[REQUEST]
Run through the records and, wherever a line holds the word "GenerationSoftware", return that line.

----------

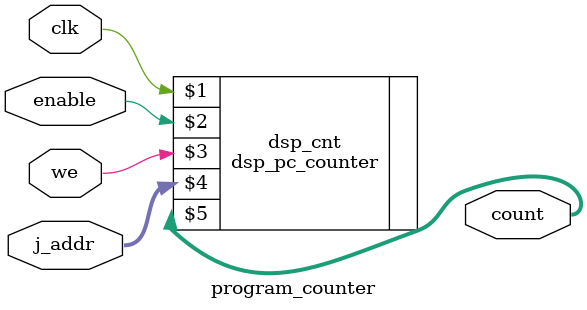
<source format=v>
`timescale 1ns / 1ps


module program_counter(
    input clk,
    input enable,
    input we,
    input [15:0] j_addr,
    output [15:0] count
    );
    
    // Uncomment this code to use a synthesized PC
    //reg cur_addr;
    //initial cur_addr = 0;
    
    //always @(clk) begin
    //    if (we) cur_addr <= j_addr;
    //    else
    //        if (enable) begin
    //            cur_addr <= cur_addr + 1;
    //        end
    //end
    
    //assign count = cur_addr;
    
    // Use DSP to save other board resources
    dsp_pc_counter dsp_cnt (clk, enable, we, j_addr, count);
    
endmodule

</source>
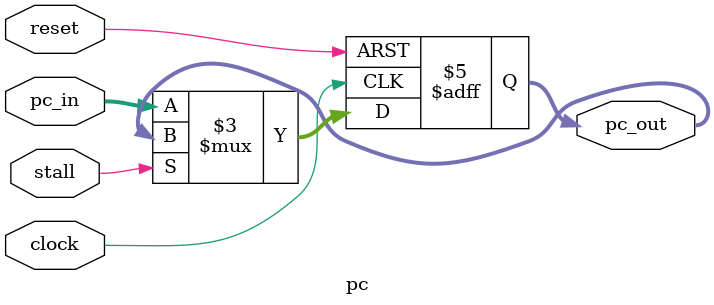
<source format=sv>
`timescale 1ns / 1ps


module pc(pc_in,reset,clock,stall,pc_out);
input logic [63:0] pc_in;
input logic reset,clock,stall;
output logic [63:0] pc_out;
always_ff@(posedge clock or posedge reset)
begin
    if(reset)
    begin
        pc_out<=64'd0;
     end
     else if(!stall)
     begin
        pc_out<=pc_in;
     end
end      
endmodule
//Stall is used to stall the PC.This is needed because in pipeling some isntruction take 
//longer time to execute and the next instruction might need the value so we need to stall the PC

</source>
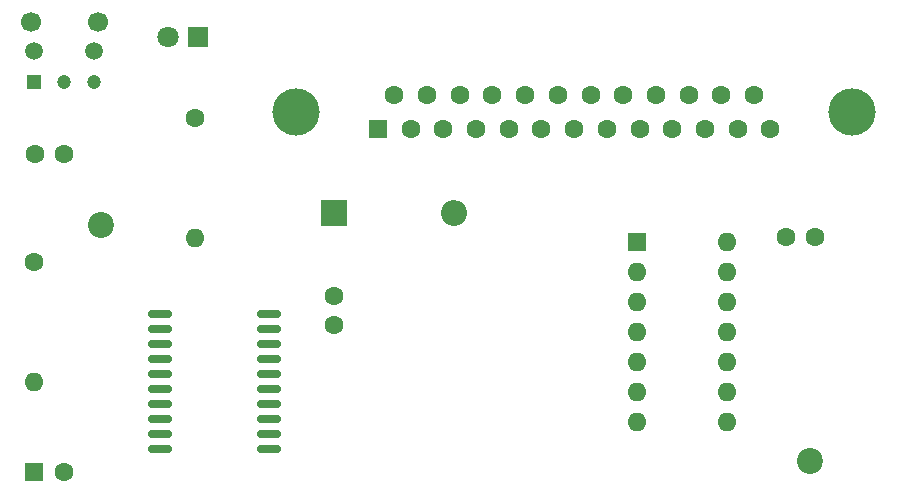
<source format=gbr>
%TF.GenerationSoftware,KiCad,Pcbnew,7.0.10*%
%TF.CreationDate,2024-02-17T01:46:53-05:00*%
%TF.ProjectId,rbus-adat,72627573-2d61-4646-9174-2e6b69636164,0*%
%TF.SameCoordinates,Original*%
%TF.FileFunction,Soldermask,Top*%
%TF.FilePolarity,Negative*%
%FSLAX46Y46*%
G04 Gerber Fmt 4.6, Leading zero omitted, Abs format (unit mm)*
G04 Created by KiCad (PCBNEW 7.0.10) date 2024-02-17 01:46:53*
%MOMM*%
%LPD*%
G01*
G04 APERTURE LIST*
G04 Aperture macros list*
%AMRoundRect*
0 Rectangle with rounded corners*
0 $1 Rounding radius*
0 $2 $3 $4 $5 $6 $7 $8 $9 X,Y pos of 4 corners*
0 Add a 4 corners polygon primitive as box body*
4,1,4,$2,$3,$4,$5,$6,$7,$8,$9,$2,$3,0*
0 Add four circle primitives for the rounded corners*
1,1,$1+$1,$2,$3*
1,1,$1+$1,$4,$5*
1,1,$1+$1,$6,$7*
1,1,$1+$1,$8,$9*
0 Add four rect primitives between the rounded corners*
20,1,$1+$1,$2,$3,$4,$5,0*
20,1,$1+$1,$4,$5,$6,$7,0*
20,1,$1+$1,$6,$7,$8,$9,0*
20,1,$1+$1,$8,$9,$2,$3,0*%
G04 Aperture macros list end*
%ADD10R,1.800000X1.800000*%
%ADD11C,1.800000*%
%ADD12C,1.600000*%
%ADD13O,1.600000X1.600000*%
%ADD14RoundRect,0.150000X-0.850000X-0.150000X0.850000X-0.150000X0.850000X0.150000X-0.850000X0.150000X0*%
%ADD15C,4.000000*%
%ADD16R,1.600000X1.600000*%
%ADD17C,2.200000*%
%ADD18R,2.200000X2.200000*%
%ADD19O,2.200000X2.200000*%
%ADD20C,1.500000*%
%ADD21C,1.700000*%
%ADD22R,1.200000X1.200000*%
%ADD23C,1.200000*%
G04 APERTURE END LIST*
D10*
%TO.C,D2*%
X100250000Y-52100000D03*
D11*
X97710000Y-52100000D03*
%TD*%
D12*
%TO.C,C3*%
X111760000Y-74000000D03*
X111760000Y-76500000D03*
%TD*%
%TO.C,R2*%
X100000000Y-58920000D03*
D13*
X100000000Y-69080000D03*
%TD*%
D14*
%TO.C,U2*%
X96975000Y-75565000D03*
X96975000Y-76835000D03*
X96975000Y-78105000D03*
X96975000Y-79375000D03*
X96975000Y-80645000D03*
X96975000Y-81915000D03*
X96975000Y-83185000D03*
X96975000Y-84455000D03*
X96975000Y-85725000D03*
X96975000Y-86995000D03*
X106225000Y-86995000D03*
X106225000Y-85725000D03*
X106225000Y-84455000D03*
X106225000Y-83185000D03*
X106225000Y-81915000D03*
X106225000Y-80645000D03*
X106225000Y-79375000D03*
X106225000Y-78105000D03*
X106225000Y-76835000D03*
X106225000Y-75565000D03*
%TD*%
D12*
%TO.C,R1*%
X86360000Y-71120000D03*
D13*
X86360000Y-81280000D03*
%TD*%
D15*
%TO.C,J1*%
X155625000Y-58420000D03*
X108525000Y-58420000D03*
D16*
X115455000Y-59840000D03*
D12*
X118225000Y-59840000D03*
X120995000Y-59840000D03*
X123765000Y-59840000D03*
X126535000Y-59840000D03*
X129305000Y-59840000D03*
X132075000Y-59840000D03*
X134845000Y-59840000D03*
X137615000Y-59840000D03*
X140385000Y-59840000D03*
X143155000Y-59840000D03*
X145925000Y-59840000D03*
X148695000Y-59840000D03*
X116840000Y-57000000D03*
X119610000Y-57000000D03*
X122380000Y-57000000D03*
X125150000Y-57000000D03*
X127920000Y-57000000D03*
X130690000Y-57000000D03*
X133460000Y-57000000D03*
X136230000Y-57000000D03*
X139000000Y-57000000D03*
X141770000Y-57000000D03*
X144540000Y-57000000D03*
X147310000Y-57000000D03*
%TD*%
D16*
%TO.C,U1*%
X137380000Y-69460000D03*
D13*
X137380000Y-72000000D03*
X137380000Y-74540000D03*
X137380000Y-77080000D03*
X137380000Y-79620000D03*
X137380000Y-82160000D03*
X137380000Y-84700000D03*
X145000000Y-84700000D03*
X145000000Y-82160000D03*
X145000000Y-79620000D03*
X145000000Y-77080000D03*
X145000000Y-74540000D03*
X145000000Y-72000000D03*
X145000000Y-69460000D03*
%TD*%
D17*
%TO.C,REF\u002A\u002A*%
X92000000Y-68000000D03*
%TD*%
D16*
%TO.C,C1*%
X86360000Y-88900000D03*
D12*
X88860000Y-88900000D03*
%TD*%
%TO.C,C4*%
X88900000Y-62000000D03*
X86400000Y-62000000D03*
%TD*%
D18*
%TO.C,D1*%
X111760000Y-67000000D03*
D19*
X121920000Y-67000000D03*
%TD*%
D20*
%TO.C,CN1*%
X86380000Y-53300000D03*
X91460000Y-53300000D03*
D21*
X86120000Y-50800000D03*
X91720000Y-50800000D03*
D22*
X86380000Y-55900000D03*
D23*
X88920000Y-55900000D03*
X91460000Y-55900000D03*
%TD*%
D12*
%TO.C,C2*%
X150000000Y-69000000D03*
X152500000Y-69000000D03*
%TD*%
D17*
%TO.C,REF\u002A\u002A*%
X152000000Y-88000000D03*
%TD*%
M02*

</source>
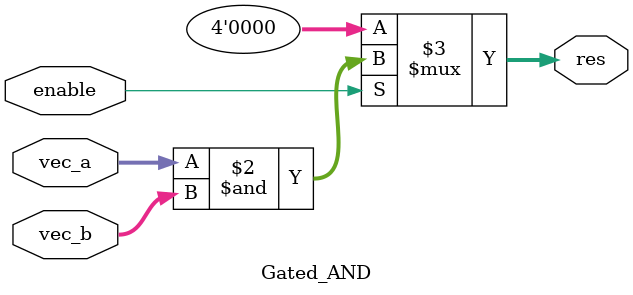
<source format=sv>
module Gated_AND(
    input enable,
    input [3:0] vec_a, vec_b,
    output reg [3:0] res
);
    always @(*) begin
        res = enable ? (vec_a & vec_b) : 4'b0000;
    end
endmodule

</source>
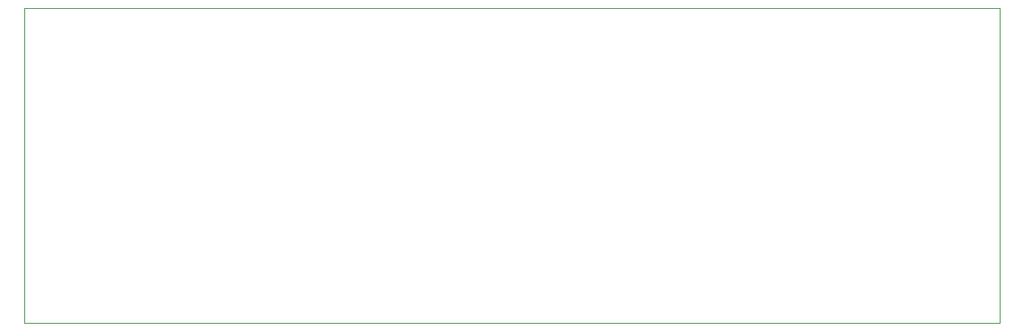
<source format=gbr>
G04 #@! TF.GenerationSoftware,KiCad,Pcbnew,5.1.5+dfsg1-2build2*
G04 #@! TF.CreationDate,2021-08-20T20:11:23+12:00*
G04 #@! TF.ProjectId,15vDualRailAC-DC,31357644-7561-46c5-9261-696c41432d44,rev?*
G04 #@! TF.SameCoordinates,Original*
G04 #@! TF.FileFunction,Profile,NP*
%FSLAX46Y46*%
G04 Gerber Fmt 4.6, Leading zero omitted, Abs format (unit mm)*
G04 Created by KiCad (PCBNEW 5.1.5+dfsg1-2build2) date 2021-08-20 20:11:23*
%MOMM*%
%LPD*%
G04 APERTURE LIST*
%ADD10C,0.050000*%
G04 APERTURE END LIST*
D10*
X88000000Y-91500000D02*
X190000000Y-91500000D01*
X88000000Y-58500000D02*
X88000000Y-91500000D01*
X190000000Y-58500000D02*
X88000000Y-58500000D01*
X190000000Y-91500000D02*
X190000000Y-58500000D01*
M02*

</source>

----------

[WRITTEN REPLY]
%TF.GenerationSoftware,KiCad,Pcbnew,7.0.10*%
G04 #@! TF.GenerationSoftware,KiCad,Pcbnew,5.1.5+dfsg1-2build2*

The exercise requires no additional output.